Synopsis

Class for running an arbitrary classifier on data that has been passed through an arbitrary filter. Like the classifier, the structure of the filter is based exclusively on the training data and test instances will be processed by the filter without changing their structure.

If unequal instance weights or attribute weights are present, and the filter or the classifier are unable to deal with them, the instances and/or attributes are resampled with replacement based on the weights before they are passed to the filter or the classifier (as appropriate).

Options

  • -F <filter specification>

    Full class name of filter to use, followed by filter options. default: "weka.filters.supervised.attribute.Discretize -R first-last -precision 6"

  • -doNotCheckForModifiedClassAttribute

    If set, classifier will not check whether the filter modifies the class (use with caution).

  • -S <num>

    Random number seed. (default 1)

  • -W <classifier name>

    Full name of base classifier. (default: meka.classifiers.multilabel.BR)

  • -output-debug-info

    If set, classifier is run in debug mode and may output additional info to the console

  • -do-not-check-capabilities

    If set, classifier capabilities are not checked before classifier is built (use with caution).

  • -num-decimal-places

    The number of decimal places for the output of numbers in the model (default 2).

  • -batch-size

    The desired batch size for batch prediction (default 100).

Options specific to classifier meka.classifiers.multilabel.BR:

  • -W <classifier name>

    Full name of base classifier. (default: weka.classifiers.trees.J48)

  • -output-debug-info

    If set, classifier is run in debug mode and may output additional info to the console

  • -do-not-check-capabilities

    If set, classifier capabilities are not checked before classifier is built (use with caution).

  • -num-decimal-places

    The number of decimal places for the output of numbers in the model (default 2).

  • -batch-size

    The desired batch size for batch prediction (default 100).

Options specific to classifier weka.classifiers.trees.J48:

  • -U

    Use unpruned tree.

  • -O

    Do not collapse tree.

  • -C <pruning confidence>

    Set confidence threshold for pruning. (default 0.25)

  • -M <minimum number of instances>

    Set minimum number of instances per leaf. (default 2)

  • -R

    Use reduced error pruning.

  • -N <number of folds>

    Set number of folds for reduced error pruning.

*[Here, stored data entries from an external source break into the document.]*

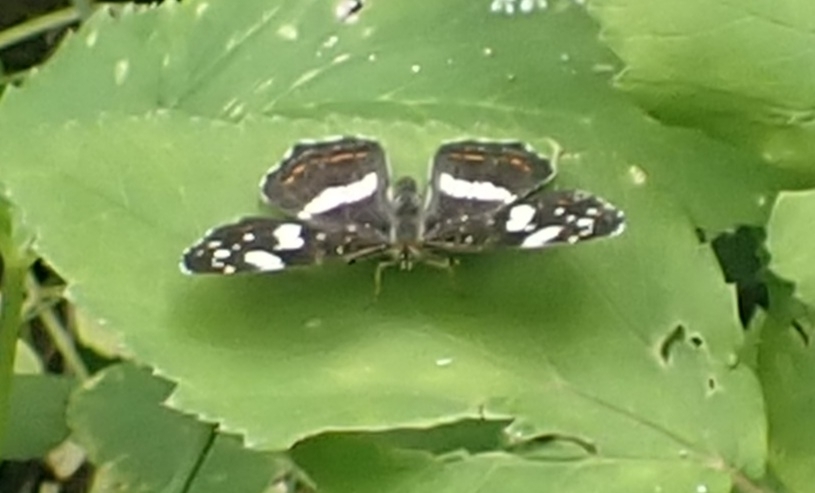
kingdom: Animalia
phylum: Arthropoda
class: Insecta
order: Lepidoptera
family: Nymphalidae
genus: Araschnia
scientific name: Araschnia levana
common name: Map butterfly
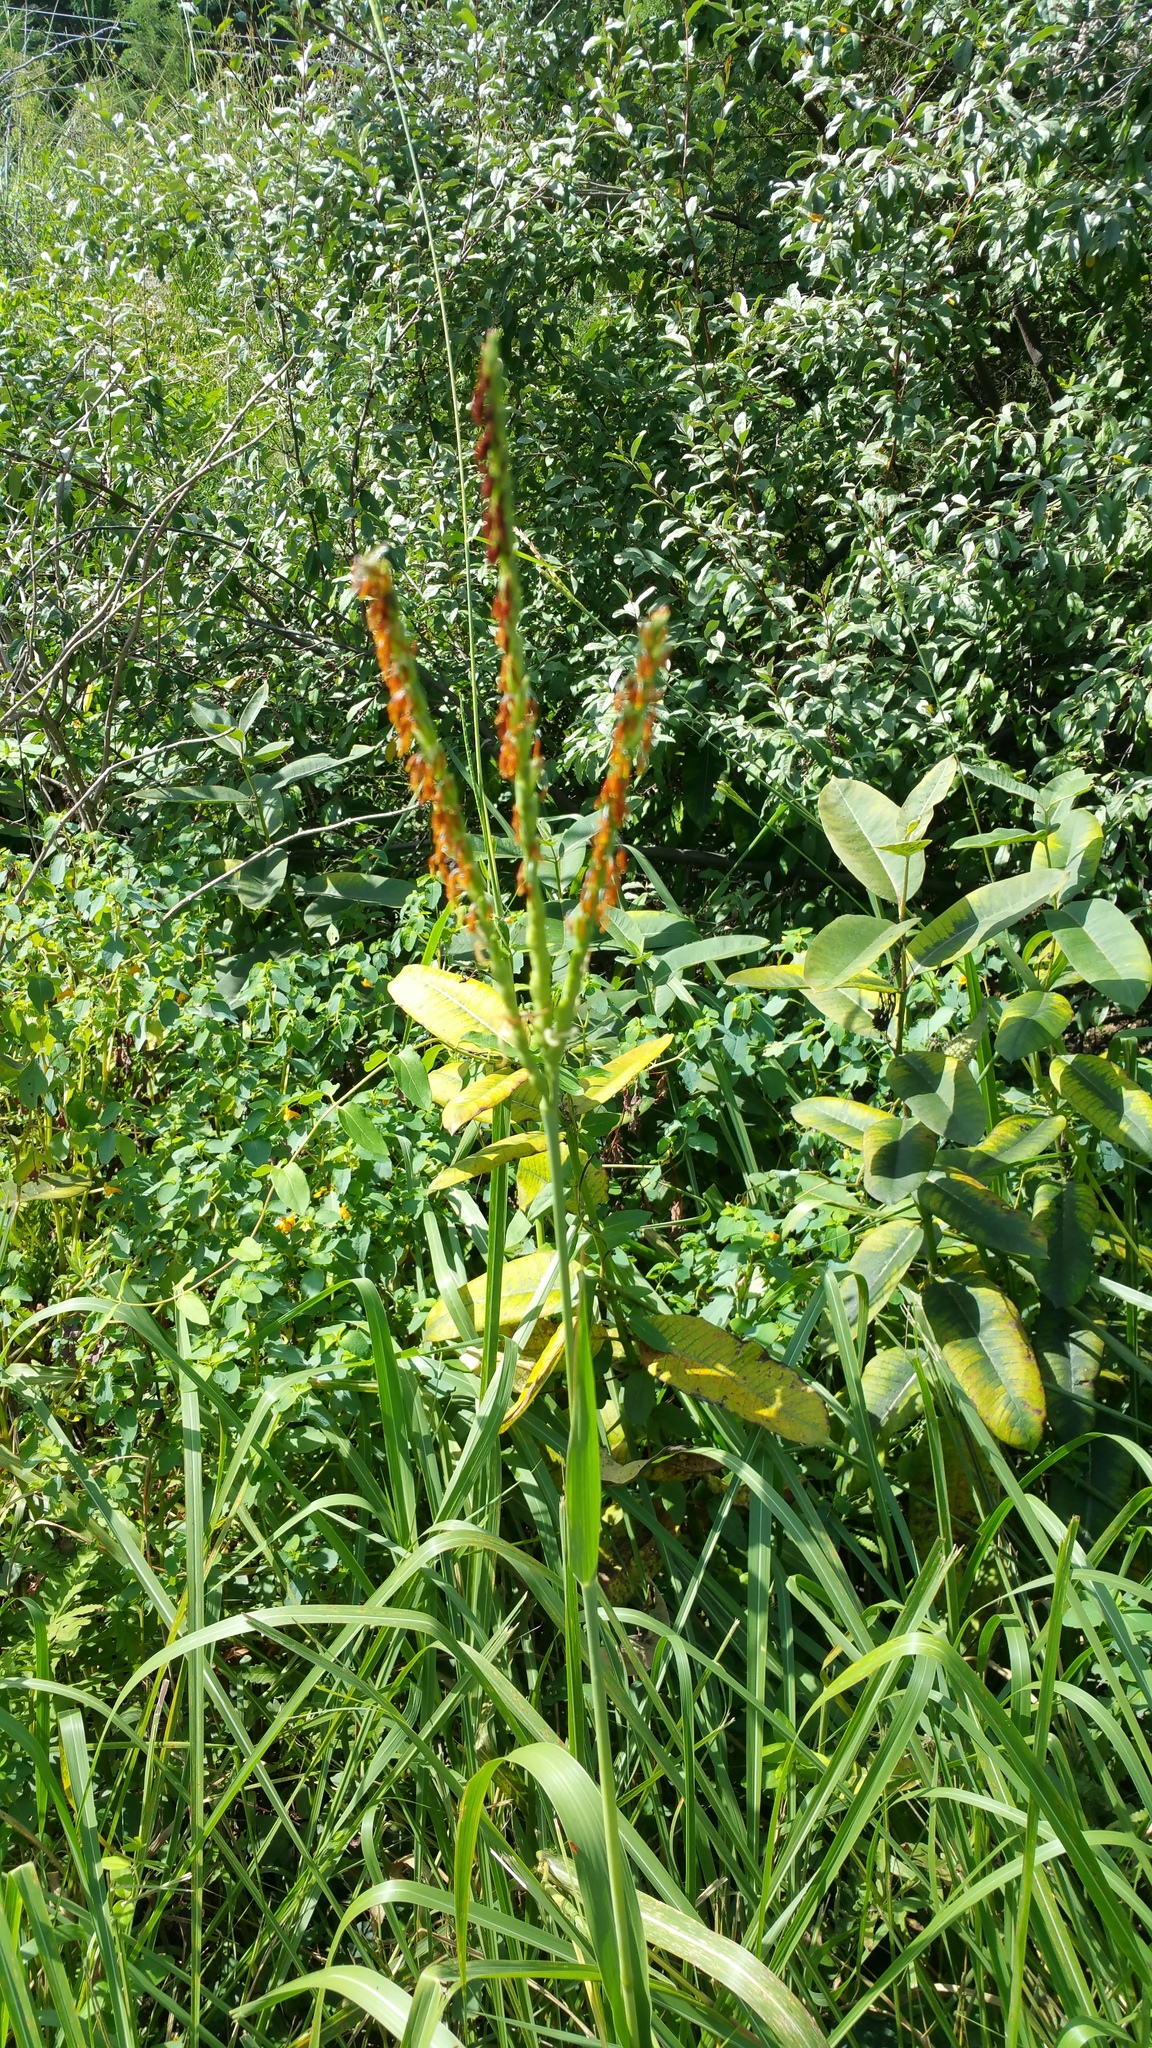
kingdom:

One fold is used as pruning set. (default 3)

  • -B

    Use binary splits only.

  • -S

    Do not perform subtree raising.

  • -L

    Do not clean up after the tree has been built.

  • -A

    Laplace smoothing for predicted probabilities.

  • -J

    Do not use MDL correction for info gain on numeric attributes.

  • -Q <seed>

    Seed for random data shuffling (default 1).

  • -doNotMakeSplitPointActualValue

    Do not make split point actual value.

  • -output-debug-info

    If set, classifier is run in debug mode and may output additional info to the console

  • -do-not-check-capabilities

    If set, classifier capabilities are not checked before classifier is built (use with caution).

  • -num-decimal-places

    The number of decimal places for the output of numbers in the model (default 2).

  • -batch-size

    The desired batch size for batch prediction (default 100).

Options specific to filter weka.filters.AllFilter:

  • -output-debug-info

    If set, filter is run in debug mode and may output additional info to the console

  • -do-not-check-capabilities

    If set, filter capabilities are not checked before filter is built (use with caution).